The plan also seeks to rescind the Biden administration’s recent Title IX rules that strengthened safeguards against sexual harassment and assault, replacing them with Trump-era rules. These previous regulations emphasized “due process” for the accused, requiring victims to face cross-examination, which many advocates argue discourages reporting of harassment and assault.
Project 2025 undeniably poses a significant threat to women’s presence and opportunities in the workplace. But for many, it’s more than that. “Project 2025 and the safety of women is this: it’s a founded fear. We still very much live in a society when women are not believed when we are attacked, raped or assaulted,” explained activist Jessica Ludwig, an active volunteer for the Scott County Democrats. For Ludwig, the results of Nov. 5 are a poignant reminder of the state of women’s safety in America: “This election just put an abuser in the highest office in our nation.”

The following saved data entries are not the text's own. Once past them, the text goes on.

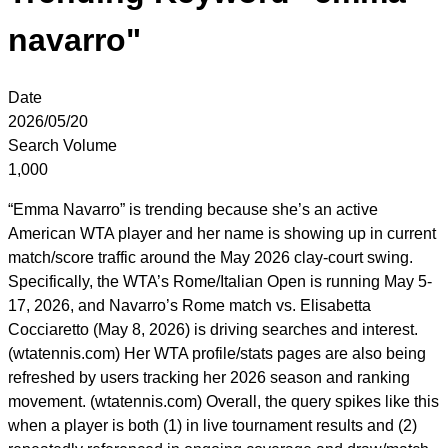
navarro"
Date
2026/05/20
Search Volume
1,000
“Emma Navarro” is trending because she’s an active
American WTA player and her name is showing up in current
match/score traffic around the May 2026 clay-court swing.
Specifically, the WTA’s Rome/Italian Open is running May 5-
17, 2026, and Navarro’s Rome match vs. Elisabetta
Cocciaretto (May 8, 2026) is driving searches and interest.
(wtatennis.com) Her WTA profile/stats pages are also being
refreshed by users tracking her 2026 season and ranking
movement. (wtatennis.com) Overall, the query spikes like this
when a player is both (1) in live tournament results and (2)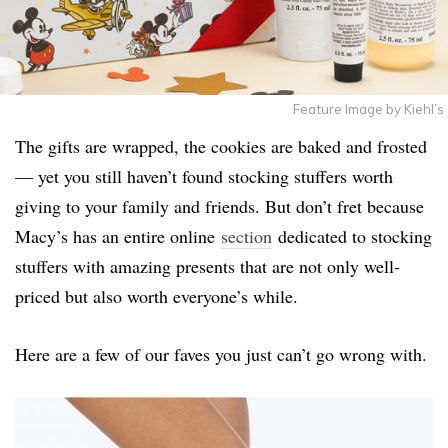
Feature Image by Kiehl’s
The gifts are wrapped, the cookies are baked and frosted
— yet you still haven’t found stocking stuffers worth
giving to your family and friends. But don’t fret because
Macy’s has an entire online
section
dedicated to stocking
stuffers with amazing presents that are not only well-
priced but also worth everyone’s while.
Here are a few of our faves you just can’t go wrong with.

Amid Trump’s expressed support for Project 2025, it was difficult for most women to put their bodily autonomy and rights on the line and vote red.
It wasn’t very difficult for men, though.
It is unknown just how many husbands and wives voted opposite of one another, but senior Katie Haas believes that it was more partnerships than a few: “I know so many of my friends’ parents voted in the same way my own did: the dad for Trump, the mom for Harris,” she explained.
But some chalk it up to peer pressure and toxic masculinity that prompted men to vote for the only male candidate. “Throughout the election, my dad expressed his dislike for Trump, going so far as to write angry emails to representatives who endorsed him,” Haas explained about her father. “But his friends are all heavy Trump supporters, so when it came down to the election itself, he still ended up voting red.”
Haas, a daughter and sibling to two sisters, was appalled at her father’s choice of a convicted sexual abuser for president rather than a woman. “We all feel a bit betrayed that our father would rather vote for a man who he openly hates, and who is known for the awful things he says to and about women, than to vote for a woman,” she shared. “What’s worse is that in the 2020 election, he voted for Biden. But when it’s a man against a woman, the man will always win.”
This election was tumultuous for many reasons, but the gender war that will inevitably tear down the rights women have fought tirelessly to gain is the biggest threat to a peaceful America under the Trump administration.
And so women around the nation are lying in wait for what will come next as the Trump administration prepares to sit at the helm of America. Ludwig spoke for herself and women everywhere: “Yes. I am worried.”
It’s simply a gross form of irony, when a candidate, threatening to take innumerable rights away from women across the nation, triumphs over a competitor who feels the weight of those consequences like the rest of us—a woman.
Nick English • Nov 18, 2024 at 11:39 am
Would you be able to clarify or cite where trump says he supports Project 2025.? To my understanding and research he has stated himself that he has nothing to do with project 2025
porter • Nov 10, 2024 at 8:51 pm
What ever side you are on, we can all agree these next 4 years will be interesting. For better or for worse!